Kendal came back a day or two before Elfrida's disappearance, and saw her only once in the meantime. That was on the evening—which struck him later as one of purposeless duplicity—before the Peach-Blossom Company had left for the provinces, when he and Elfrida both dined at the Cardiffs'. With him that night she had the air of a chidden child; she was silent and embarrassed, and now and then he caught a glance which told him in so many words that she was very sorry, she hadn't meant to, she would never do it again. He did not for a moment suspect that it referred to the scene at Lady Halifax's, and was more than half real.
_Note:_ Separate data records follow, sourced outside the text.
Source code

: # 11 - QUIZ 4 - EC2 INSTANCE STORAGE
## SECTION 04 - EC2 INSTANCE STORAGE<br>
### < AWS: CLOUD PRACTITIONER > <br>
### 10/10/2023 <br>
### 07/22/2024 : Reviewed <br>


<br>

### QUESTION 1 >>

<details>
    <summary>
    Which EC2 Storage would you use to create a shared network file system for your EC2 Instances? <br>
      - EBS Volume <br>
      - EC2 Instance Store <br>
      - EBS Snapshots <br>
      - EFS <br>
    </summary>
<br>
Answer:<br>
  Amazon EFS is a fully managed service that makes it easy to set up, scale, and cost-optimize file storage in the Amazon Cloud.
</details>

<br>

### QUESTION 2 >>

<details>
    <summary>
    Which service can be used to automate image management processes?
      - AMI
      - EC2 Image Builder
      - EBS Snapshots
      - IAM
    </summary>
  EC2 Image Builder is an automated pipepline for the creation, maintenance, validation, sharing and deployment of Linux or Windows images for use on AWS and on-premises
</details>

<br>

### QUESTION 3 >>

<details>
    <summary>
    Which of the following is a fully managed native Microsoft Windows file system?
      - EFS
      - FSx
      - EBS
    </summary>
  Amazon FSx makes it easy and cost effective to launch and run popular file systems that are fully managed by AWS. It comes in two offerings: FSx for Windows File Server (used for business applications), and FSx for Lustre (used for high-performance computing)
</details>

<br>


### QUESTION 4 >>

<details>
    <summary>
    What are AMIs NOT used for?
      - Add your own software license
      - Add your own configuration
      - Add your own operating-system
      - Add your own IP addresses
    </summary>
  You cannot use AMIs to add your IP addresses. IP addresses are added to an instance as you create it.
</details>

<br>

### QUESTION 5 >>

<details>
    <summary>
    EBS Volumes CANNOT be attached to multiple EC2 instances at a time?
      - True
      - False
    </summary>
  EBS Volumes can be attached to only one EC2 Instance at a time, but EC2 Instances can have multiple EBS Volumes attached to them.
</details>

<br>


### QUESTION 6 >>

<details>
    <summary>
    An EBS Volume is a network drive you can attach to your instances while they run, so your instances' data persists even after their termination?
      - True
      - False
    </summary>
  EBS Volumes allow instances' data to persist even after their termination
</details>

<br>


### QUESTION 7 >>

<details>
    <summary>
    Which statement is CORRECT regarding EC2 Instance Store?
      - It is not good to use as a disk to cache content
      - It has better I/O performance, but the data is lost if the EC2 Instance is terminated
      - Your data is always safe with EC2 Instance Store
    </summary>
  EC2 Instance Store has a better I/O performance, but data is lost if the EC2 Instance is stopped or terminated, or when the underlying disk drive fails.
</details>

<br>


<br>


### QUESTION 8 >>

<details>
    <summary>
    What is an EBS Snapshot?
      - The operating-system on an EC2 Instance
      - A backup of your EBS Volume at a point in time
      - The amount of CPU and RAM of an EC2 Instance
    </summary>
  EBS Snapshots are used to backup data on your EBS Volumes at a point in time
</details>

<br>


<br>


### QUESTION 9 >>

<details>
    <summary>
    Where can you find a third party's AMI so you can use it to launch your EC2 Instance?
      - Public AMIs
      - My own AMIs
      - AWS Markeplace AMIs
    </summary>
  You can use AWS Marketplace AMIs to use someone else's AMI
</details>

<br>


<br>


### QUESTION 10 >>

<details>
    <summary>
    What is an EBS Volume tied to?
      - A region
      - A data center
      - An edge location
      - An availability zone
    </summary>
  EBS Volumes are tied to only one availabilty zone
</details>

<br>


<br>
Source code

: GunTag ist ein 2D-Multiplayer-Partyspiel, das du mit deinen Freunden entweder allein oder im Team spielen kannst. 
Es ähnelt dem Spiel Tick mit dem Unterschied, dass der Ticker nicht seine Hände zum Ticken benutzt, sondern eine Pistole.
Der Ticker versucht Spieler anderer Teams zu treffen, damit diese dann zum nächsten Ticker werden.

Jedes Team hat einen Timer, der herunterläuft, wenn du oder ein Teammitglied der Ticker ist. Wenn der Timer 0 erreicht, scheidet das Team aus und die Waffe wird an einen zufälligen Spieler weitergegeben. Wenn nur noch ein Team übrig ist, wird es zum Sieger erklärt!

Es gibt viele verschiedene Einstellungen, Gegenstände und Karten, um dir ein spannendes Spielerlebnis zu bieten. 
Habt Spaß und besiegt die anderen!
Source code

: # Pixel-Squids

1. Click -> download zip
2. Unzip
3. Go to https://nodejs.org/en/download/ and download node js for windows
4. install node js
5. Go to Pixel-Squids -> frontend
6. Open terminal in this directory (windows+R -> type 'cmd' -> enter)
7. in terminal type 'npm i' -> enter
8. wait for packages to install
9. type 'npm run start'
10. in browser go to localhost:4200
It was not easy to know that even genuine feeling, with Elfrida, required a cloak of artifice. He put it down as a pretty pose, and found it as objectionable as the one he had painted. He was more curious, perhaps, but less disturbed than either of the Cardiffs as the days went by and Elfrida made no sign. He felt, however, that his curiosity was too irreligious to obtrude upon Janet; besides, his knowledge of her hurt anxiety kept him within the bounds of the simplest inquiry, while she, noting his silence, believed him to be eating his heart out. In the end it was the desire to relieve and to satisfy Janet that took him to the Age office. It might be impossible for her to make such inquiries, he told himself, but no obligation could possibly attach to him, except—and his heart throbbed affirmatively at this—the obligation of making Janet happier about it. He could have laughed, aloud when he heard the scheme from Rattray's lips—it so perfectly filled out his picture, his future projection of Elfrida; he almost assured himself that he had imagined and expected it. But his desire to relieve Janet was suddenly lost in an upstarting brood of impulses that took him to the railway station with the smile still upon his lips. Here was a fresh development; his interest was keenly awake again, he would go and verify the facts. When his earlier intention reoccurred to him in the train, he dismissed it with the thought that what he had seen would be more effective, more disillusionizing, than what he had merely heard. He triumphed in advance over Janet's disillusion, but he thought more eagerly of the pleasure of proving, with his own eyes, another step in the working out of the problem which he believed he had solved in Elfrida.